Silver’s most popular film, Crossing Delancey, screening on Friday, October 15, does much to complicate this binary by introducing three separate love interests for protagonist Izzy (Amy Irving). It is a bit too convenient for the plot that two of her three love interests are cheating on their respective spouses; nonetheless, the increased field of options makes it so that even the clear best option, the devout and working-class Sam (Peter Riegert), isn’t necessarily the perfect fit for her personally. Sam doesn’t easily fit in with the literary community fostered by Izzy’s job at a bookstore, and he seems to get along better with her grandmother and their shadchan (matchmaker) than even her. When Izzy ultimately does begin a relationship with Sam, Izzy’s choice feels grounded in an understanding that her Jewish community’s sense of values is less a religious particular than a habit of any good person.

Hester Street, the series’ third selection on October 8, takes an even more hard-lined look at the transition of Jewish orthodoxy between Eastern Europe and the United States, but still finds its protagonist Gitl (Carol Kane) discovering new agency by embracing traditionalism. By leaving her abusive and vain “Americanized” husband Jake, she is able to strike up a more personally and spiritually satisfying relationship with Jake’s boarder, a devoted scholar of the Torah named Bernstein (Mel Howard). After Gitl begins seeing Bernstein, she even starts wearing her hair uncovered. Silver knows that morals are independent of religious observance. The protagonists’ ultimate partners in both Crossing Delancey and Hester Street are genuine and morally upstanding, which is more important to the story than their specific heritage. 

In Between The Lines, screening on September 24, Silver shifts her eye for cultural dissonance to a Boston alternative newspaper, Back Bay Mainline, in the 1970s. The traditions in Between The Lines are those of a bohemian idealism held over from the 1960s, and its characters struggle to reconcile their values with the changing publishing industry.

By widening her lens from religious practice to a more nebulous cultural movement, Silver clearly outlines how the enjoyment of a lifestyle’s customs is separate from practicing its philosophy. She illustrates this divide through the relationship between a beatnik music writer named Max (Jeff Goldblum) and a fading star of a political reporter named Harry (John Heard). Max seems to have little in the way of coherent ideas about art, but more than makes up for it with charm. Realizing he won’t receive a raised salary for the little effort he puts into the paper, he makes one attempt at teaching a community college course about poetry and popular music, which quickly devolves into a free-associative and nonsensical mashup of Beatles quotes and come-ons to the students.

At Back Bay Mainline paper, Max is the most typical of the writers, who all decry the corporate-driven decline of ad-driven print media and the upcoming corporate takeover of their paper, while also not pitching anything of value. Harry, ostensibly the most substantial and intellectual of the crew, clings to his past accomplishments and struggles to move ahead with his work. While Harry is vocal about the need to stand up to their new owners’ plan to gut the paper, neither he nor his colleagues feel equipped to keep a once-proud beacon of counterculture journalism relevant in a changing world.

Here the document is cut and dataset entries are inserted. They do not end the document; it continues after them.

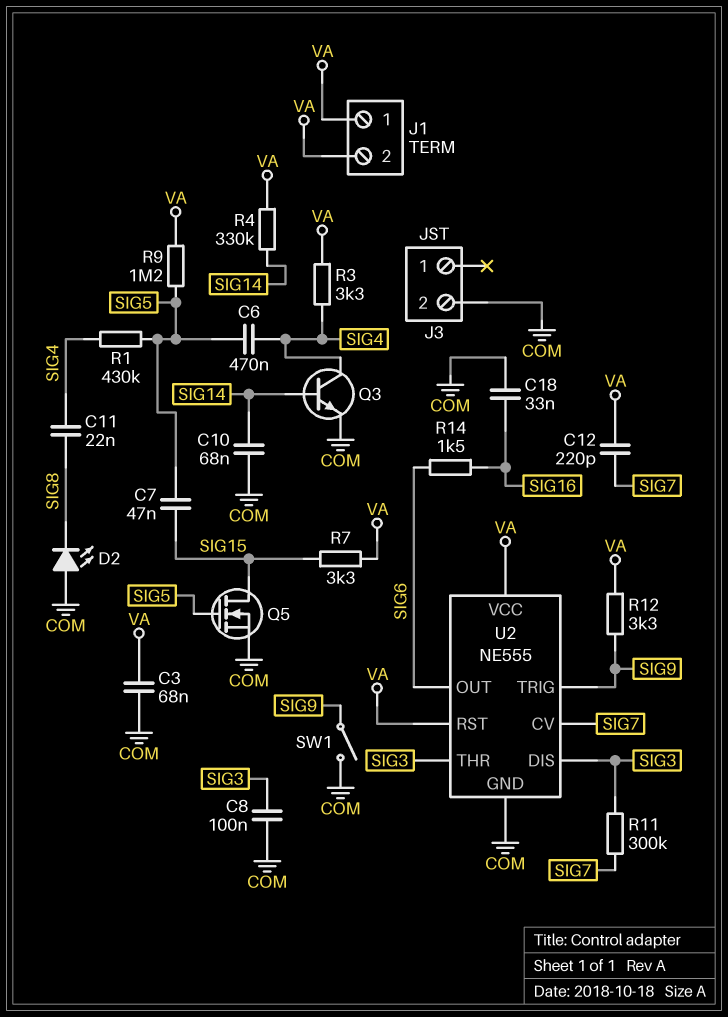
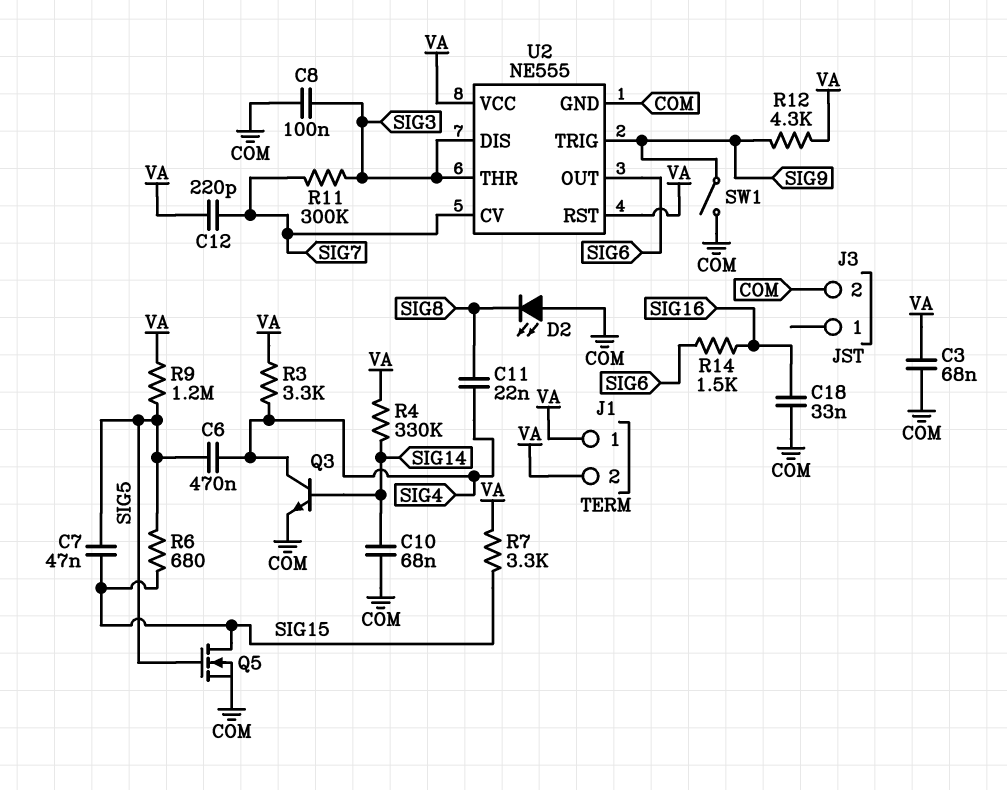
R1: 430k (SIG4, SIG5) -> none
R6: none -> 680 (SIG5, SIG15)
R12: 3.3k (SIG9, VA) -> 4.3k (SIG9, VA)

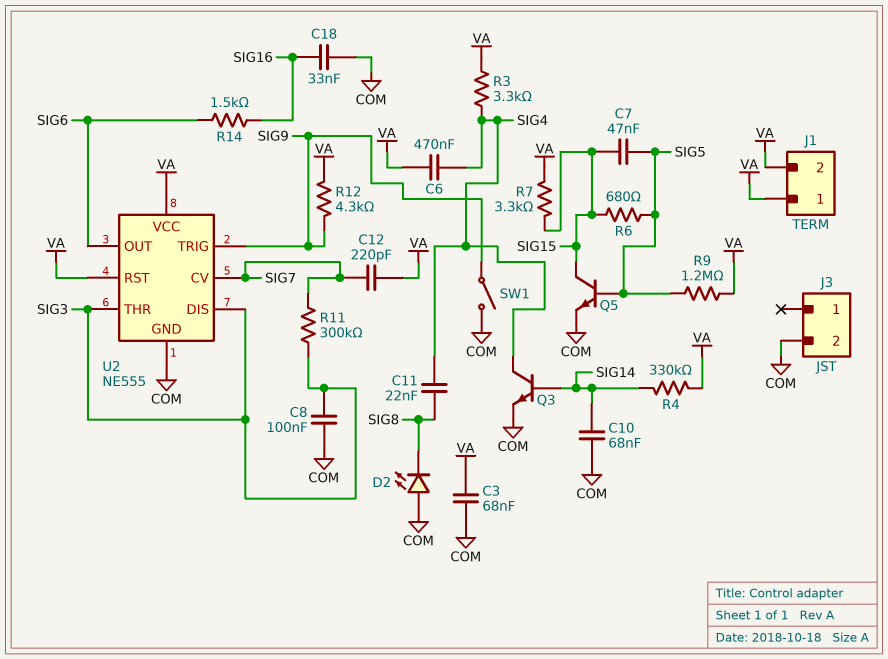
C6: 470nF (SIG4, SIG5) -> 470nF (SIG4, VA)
Q5: NMOS (G SIG5, D SIG15, S COM) -> NPN (B SIG5, C SIG15, E COM)

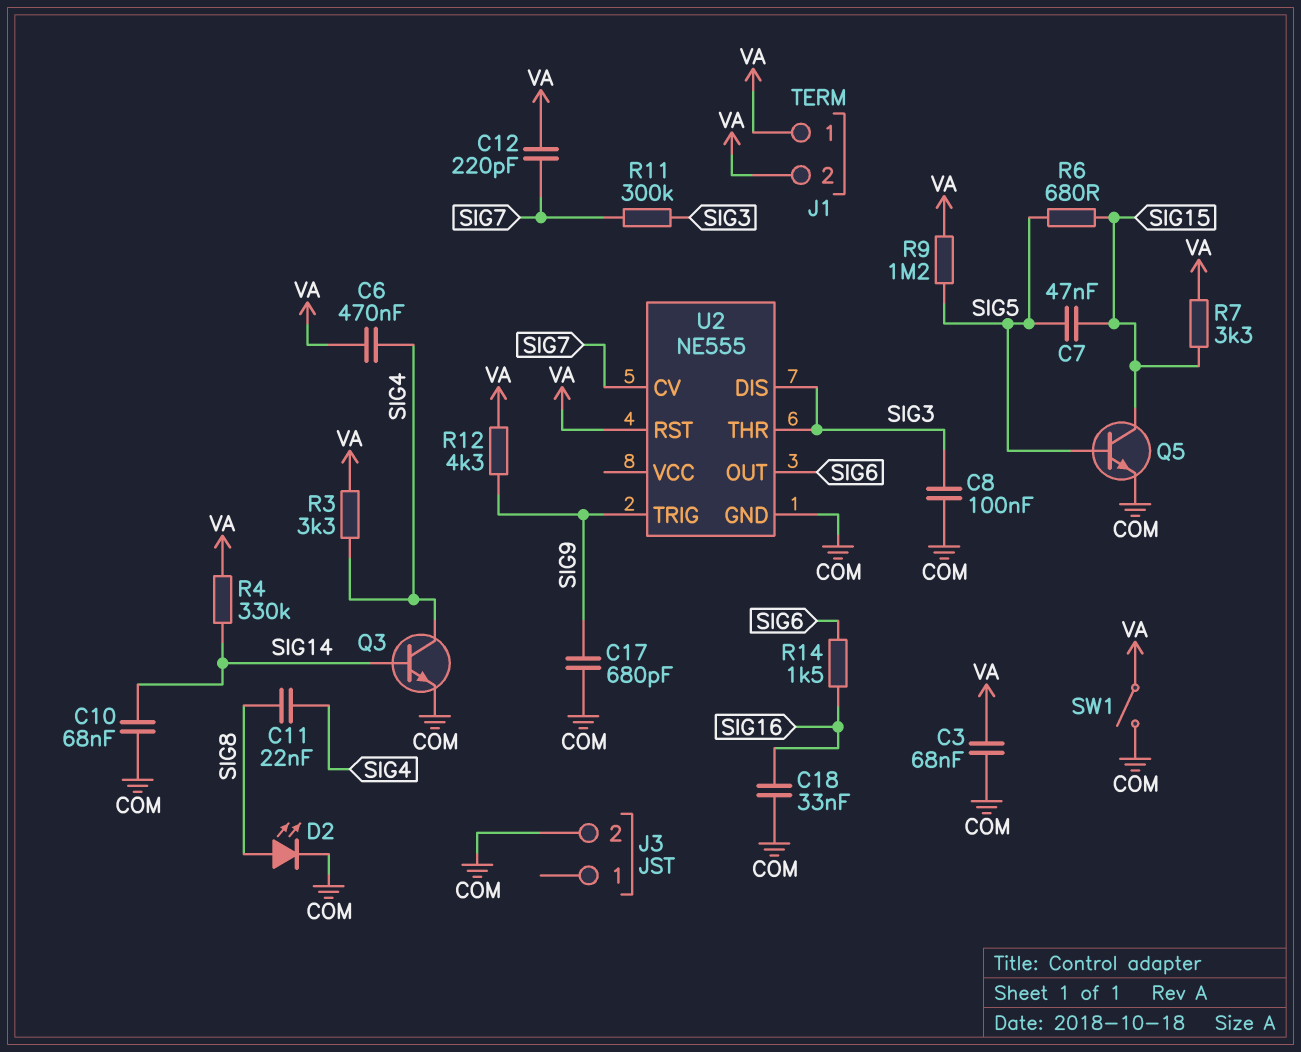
C17: none -> 680pF (COM, SIG9)
D2: LED (A COM, K SIG8) -> LED (A SIG8, K COM)
SW1: switch (COM, SIG9) -> switch (COM, VA)
U2 pin VCC: VA -> none

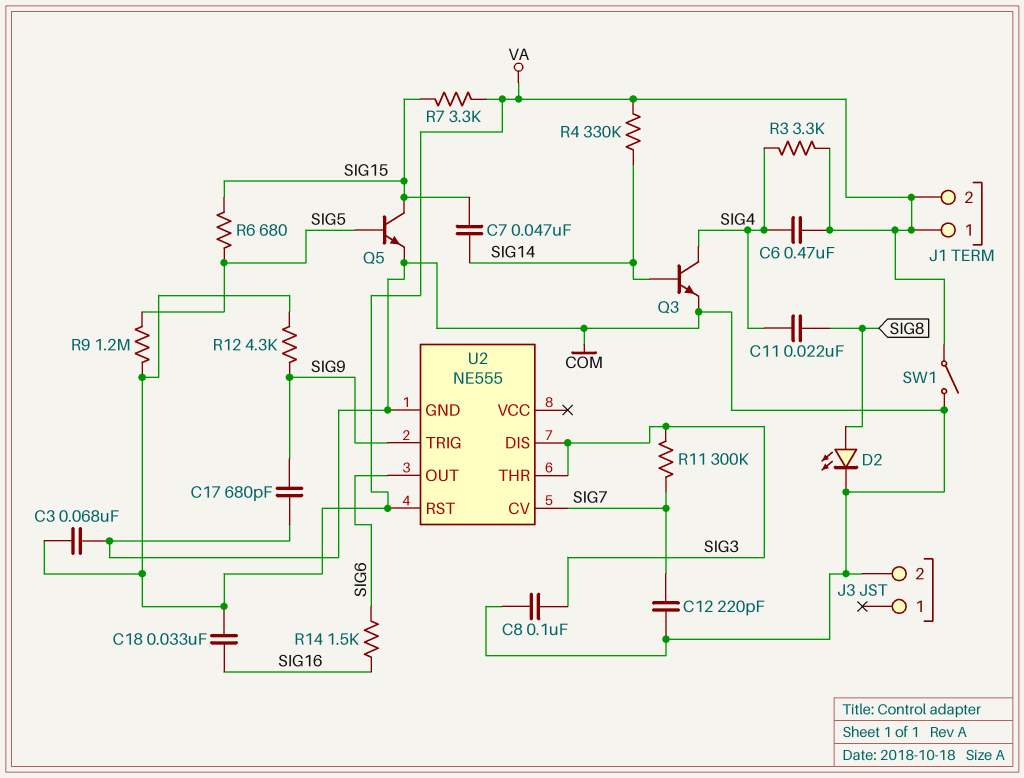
C7: 47nF (SIG5, SIG15) -> 47nF (SIG14, SIG15)
C10: 68nF (COM, SIG14) -> none
C12: 220pF (SIG7, VA) -> 220pF (COM, SIG7)
C18: 33nF (COM, SIG16) -> 33nF (SIG16, VA)

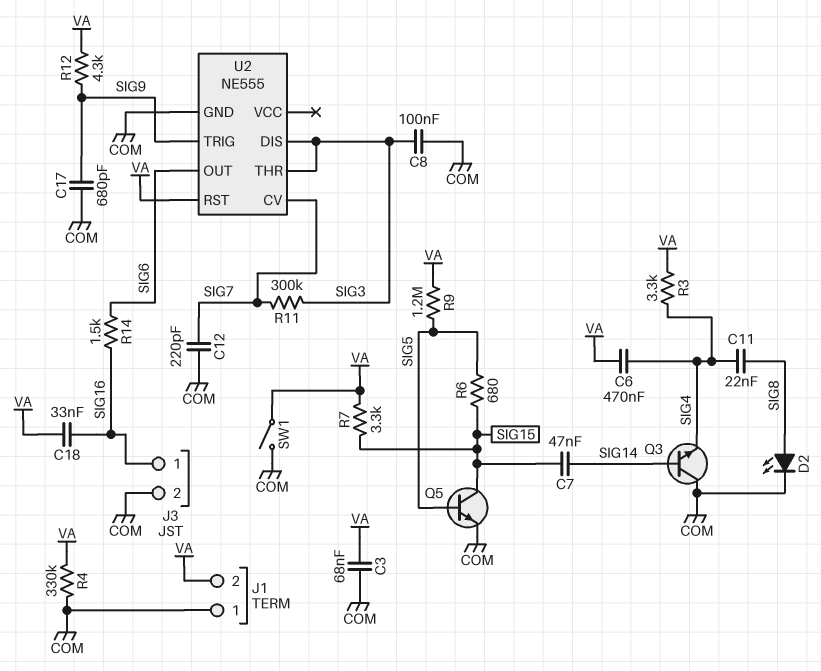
J1 pin 1: VA -> COM
J3 pin 1: none -> SIG16
Q3: NPN (B SIG14, C SIG4, E COM) -> NPN (B SIG14, C COM, E SIG4)
R4: 330k (SIG14, VA) -> 330k (COM, VA)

Between The Lines‘ final scene shows Harry leaving a bar to begin work on a book while Max hangs behind to use his local fame to get a free beer. Even if the tenets of this secular way of life are ultimately just charm and charisma, Silver still expresses a cautious optimism about the persistence of belief against changing tides. Regardless of its more objective value in the world at large, Silver’s films show that idealism and ideological commitment can always adapt to new challenges. In a more perfect world, that optimism would have yielded more dividends for her own career. Instead, her films now function as a sad and ironic sort of epigraph to a career spent challenging a bombastic system with subtlety.